Let $P$ be a family of polynomials $\mathcal P:=\{p_n(x):n\in\mathbb N\}$ $$p_n(x)=x^3+2(1-n)x^2+n(n-4)x+2n^2$$ Let $f(x)\in\mathbb R[x]$ s.t. $\;\gcd(p_n(x),f(x))=d(x),\;\forall n\in\mathbb N.$
$(a)$ Are there any $f(x)\;\&\;d(x),\;\deg(d(x))=1$?
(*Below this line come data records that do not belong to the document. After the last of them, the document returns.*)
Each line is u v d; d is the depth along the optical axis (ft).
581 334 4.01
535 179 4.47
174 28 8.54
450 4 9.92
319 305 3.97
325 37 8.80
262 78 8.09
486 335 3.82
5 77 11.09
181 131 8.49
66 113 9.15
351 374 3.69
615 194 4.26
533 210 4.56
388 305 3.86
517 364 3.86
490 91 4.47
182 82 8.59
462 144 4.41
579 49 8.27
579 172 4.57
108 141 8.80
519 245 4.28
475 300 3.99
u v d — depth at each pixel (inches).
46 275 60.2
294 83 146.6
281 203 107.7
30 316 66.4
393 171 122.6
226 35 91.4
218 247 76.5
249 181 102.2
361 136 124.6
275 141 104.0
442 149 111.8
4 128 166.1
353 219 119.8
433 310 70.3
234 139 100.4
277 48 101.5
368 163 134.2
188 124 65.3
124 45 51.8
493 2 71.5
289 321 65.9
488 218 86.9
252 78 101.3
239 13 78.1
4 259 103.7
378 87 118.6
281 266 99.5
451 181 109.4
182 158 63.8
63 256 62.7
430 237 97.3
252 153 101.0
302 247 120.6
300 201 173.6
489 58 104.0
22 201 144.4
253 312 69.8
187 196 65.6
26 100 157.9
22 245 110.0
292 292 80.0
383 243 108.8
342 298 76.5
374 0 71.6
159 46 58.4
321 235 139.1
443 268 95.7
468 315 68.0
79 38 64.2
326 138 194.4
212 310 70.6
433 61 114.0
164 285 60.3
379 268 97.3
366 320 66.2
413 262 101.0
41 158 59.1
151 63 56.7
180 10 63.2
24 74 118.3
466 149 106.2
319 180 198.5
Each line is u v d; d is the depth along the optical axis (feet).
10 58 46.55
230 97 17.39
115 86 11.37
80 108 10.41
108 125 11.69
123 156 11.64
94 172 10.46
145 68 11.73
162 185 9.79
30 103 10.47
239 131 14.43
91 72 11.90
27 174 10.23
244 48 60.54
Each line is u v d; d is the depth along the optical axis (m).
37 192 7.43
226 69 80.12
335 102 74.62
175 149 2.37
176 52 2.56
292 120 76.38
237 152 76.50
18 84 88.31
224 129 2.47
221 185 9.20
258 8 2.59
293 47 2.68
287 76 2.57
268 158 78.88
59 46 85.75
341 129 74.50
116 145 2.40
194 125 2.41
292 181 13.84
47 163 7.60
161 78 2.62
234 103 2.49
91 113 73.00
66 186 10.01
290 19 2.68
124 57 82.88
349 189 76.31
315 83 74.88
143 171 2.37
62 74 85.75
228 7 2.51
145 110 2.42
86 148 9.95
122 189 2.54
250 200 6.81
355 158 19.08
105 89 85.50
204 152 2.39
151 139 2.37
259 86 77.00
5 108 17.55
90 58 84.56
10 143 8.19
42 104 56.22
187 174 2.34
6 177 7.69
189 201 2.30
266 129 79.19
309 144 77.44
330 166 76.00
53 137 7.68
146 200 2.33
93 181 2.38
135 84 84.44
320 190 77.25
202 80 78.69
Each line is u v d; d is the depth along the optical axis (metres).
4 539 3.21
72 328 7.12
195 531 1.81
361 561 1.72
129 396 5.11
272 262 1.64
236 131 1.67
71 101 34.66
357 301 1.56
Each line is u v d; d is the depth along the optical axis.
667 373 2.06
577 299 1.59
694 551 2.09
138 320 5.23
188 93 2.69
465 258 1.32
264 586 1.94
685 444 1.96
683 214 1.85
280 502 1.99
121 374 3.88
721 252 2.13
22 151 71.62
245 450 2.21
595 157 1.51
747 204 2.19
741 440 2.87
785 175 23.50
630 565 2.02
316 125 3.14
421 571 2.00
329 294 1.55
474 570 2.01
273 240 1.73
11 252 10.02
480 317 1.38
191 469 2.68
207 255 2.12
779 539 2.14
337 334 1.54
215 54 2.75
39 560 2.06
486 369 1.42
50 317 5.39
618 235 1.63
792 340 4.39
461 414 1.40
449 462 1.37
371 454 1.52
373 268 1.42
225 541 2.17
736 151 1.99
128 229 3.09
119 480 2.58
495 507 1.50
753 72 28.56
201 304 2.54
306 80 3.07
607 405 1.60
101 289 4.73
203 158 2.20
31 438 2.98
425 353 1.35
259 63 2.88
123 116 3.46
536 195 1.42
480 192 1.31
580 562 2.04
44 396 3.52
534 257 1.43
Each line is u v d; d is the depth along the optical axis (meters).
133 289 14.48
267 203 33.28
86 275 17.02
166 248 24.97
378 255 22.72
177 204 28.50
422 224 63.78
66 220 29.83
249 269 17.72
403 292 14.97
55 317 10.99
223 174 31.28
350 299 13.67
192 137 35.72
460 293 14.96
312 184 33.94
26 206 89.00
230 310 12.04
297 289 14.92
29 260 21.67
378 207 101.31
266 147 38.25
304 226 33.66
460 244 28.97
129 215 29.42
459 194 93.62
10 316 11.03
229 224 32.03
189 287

$(b)$ Are there any $f(x)\;\&\;d(x)$ s.t. $d(x)$ has a multiple root?
My attempt:
By the theorem:
If $\alpha=\frac{p}{q}\in\mathbb Q$ is a root of the equation: $$a_0x^n+a_1x^{n-1}+\ldots+a_{n-1}x+a_n=0,\;a_i\in\mathbb Z\;\forall i\in\{0,1,\ldots,n\},\;\gcd(p,q)=1$$ then $p|a_n\;\land\;q|a_0.$
Since the statements must hold $\forall n\in\mathbb N$, let $\alpha=\pm\frac{2}{1}$
Case $ii:$ For $\alpha=-2$, by long division:
$$\frac{x^3+2(1-n)x^2+n(n-4)x+2n^2}{x+2}=(x-n)^2$$
$$\implies p_n(x)=(x+2)(x-n)^2\implies x_1=-2,x_{2,3}=n$$
$(a)$ $\deg(d(x))=1\implies d(x)=x+2$
$$\implies f(x)=(x+2)q(x),\;\gcd(q(x),(x-n)^2)=1\;\;\;\;\;\;\;\;\;\;\;\;$$
$(b)$ If $d(x)$ has multiple roots $\alpha$, then must $\alpha=-2$ $$\implies f(x)=(x+2)^kq(x),\;\gcd(q(x),(x-n)^2)=1$$
Case $ii:\;\alpha=2$ isn't a root of the given equation.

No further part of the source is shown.